**DIRECTIONS FOR THIS TASK**
Pull out every line in the items below that contains the string "COVID". Matching is case-sensitive.

**RECORDS PROVIDED**
· · · · ·

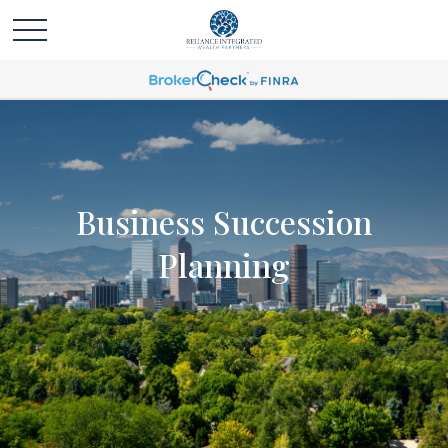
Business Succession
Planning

· · · · ·

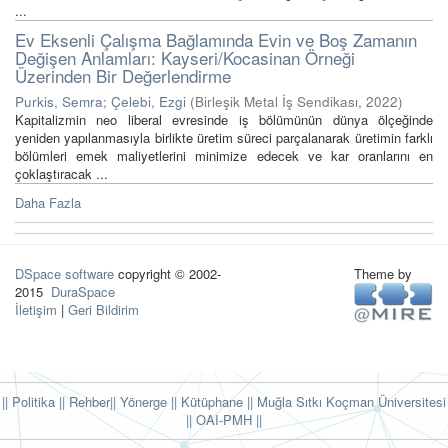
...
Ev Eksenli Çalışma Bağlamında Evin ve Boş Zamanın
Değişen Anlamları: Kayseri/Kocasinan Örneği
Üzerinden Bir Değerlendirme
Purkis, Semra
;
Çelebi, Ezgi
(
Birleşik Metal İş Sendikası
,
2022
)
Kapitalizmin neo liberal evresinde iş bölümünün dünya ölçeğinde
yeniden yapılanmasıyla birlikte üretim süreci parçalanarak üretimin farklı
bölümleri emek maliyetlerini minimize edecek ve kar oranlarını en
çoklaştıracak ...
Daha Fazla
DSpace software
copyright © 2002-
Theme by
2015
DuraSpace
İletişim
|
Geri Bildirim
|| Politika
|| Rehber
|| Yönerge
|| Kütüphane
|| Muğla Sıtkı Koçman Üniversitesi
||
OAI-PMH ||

· · · · ·

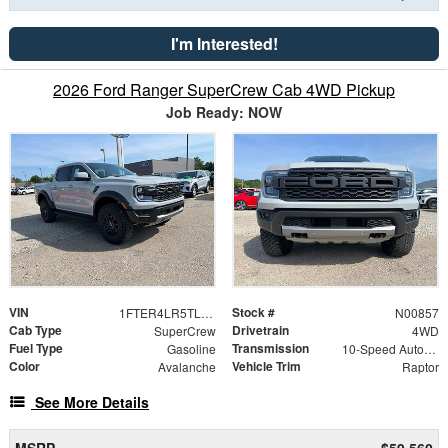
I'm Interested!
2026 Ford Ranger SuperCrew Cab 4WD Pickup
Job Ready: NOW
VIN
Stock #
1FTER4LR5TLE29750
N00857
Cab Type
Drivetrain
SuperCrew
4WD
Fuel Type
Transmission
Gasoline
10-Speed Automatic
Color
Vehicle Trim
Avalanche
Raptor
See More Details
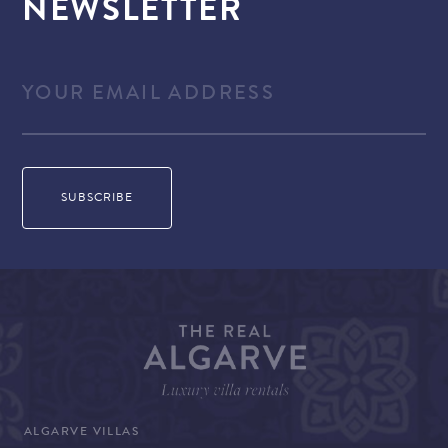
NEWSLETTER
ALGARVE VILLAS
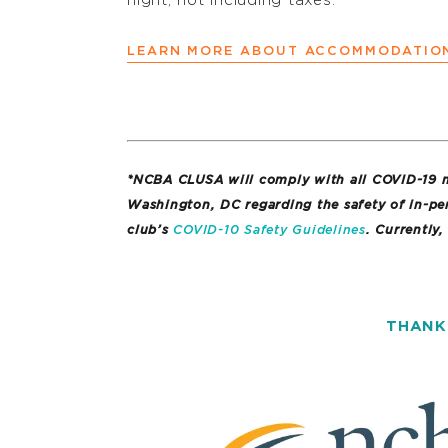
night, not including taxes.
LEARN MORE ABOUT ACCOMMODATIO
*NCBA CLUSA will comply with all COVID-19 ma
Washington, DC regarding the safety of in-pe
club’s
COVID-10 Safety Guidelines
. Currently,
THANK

· · · · ·

**WRITTEN REPLY**
*NCBA CLUSA will comply with all COVID-19 ma
COVID-10 Safety Guidelines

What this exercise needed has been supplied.